Question

Given the function `f(x)= ln x^2`, how do you determine whether f satisfies the hypotheses of the Mean Value Theorem on the interval [1,3] and find the c?

Answer 1

`c = 2/ln(3)`

Explanation:

First of all, let's remind that the Mean Value Theorem states that, if `f` is a continuous function on the closed interval `[a,b]`, and differentiable on the open interval `(a,b)`, then there exists some `c` in `(a,b)` such that

`f'(c) = (f(b)-f(a))/(b-a)`

id est, there exists an inner point in which the tangent line is parallel to the line connecting `f(a)` and `f(b)`.

Since your function is continuous in `[1,3]` and differentiable in `(1,3)`, we can invoke the theorem.

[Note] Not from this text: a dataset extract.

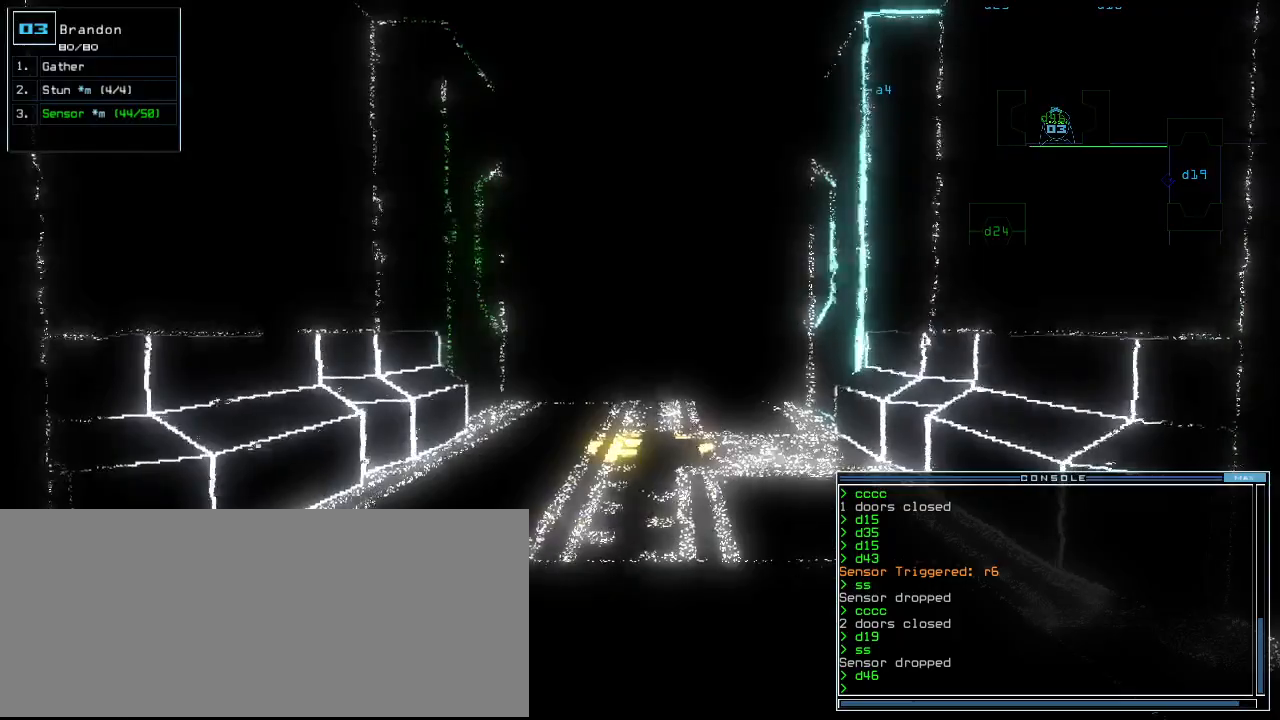
{"keys": ["up"], "events": [[300, "up", "down"], [360, "up", "up"], [460, "up", "down"]]}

Moreover, we can observe that `ln(x^2)=2ln(x)`, which will simplify a bit our computations. In fact, we have:

• `f'(x) = 2/x`
• `f(b) = f(3) = 2ln(3)`
• `f(a) = f(1) = 2ln(1)=0`
• `b-a = 3-1 = 2`

So, we need to solve for `c` the equation

`f'(c) = (f(b)-f(a))/(b-a) \to 2/c = (2ln(3))/2 = ln(3)`

Inverting both sides, we have

`2/c = ln(3) \iff c/2 = 1/ln(3)`

And finally, multiplying by `2` both sides,

`c/2 = 1/ln(3) \iff c = 2/ln(3)`

We can also check that `2/ln(3)` is approximately `1.8204...`, so it is indeed a number between `1` and `3`.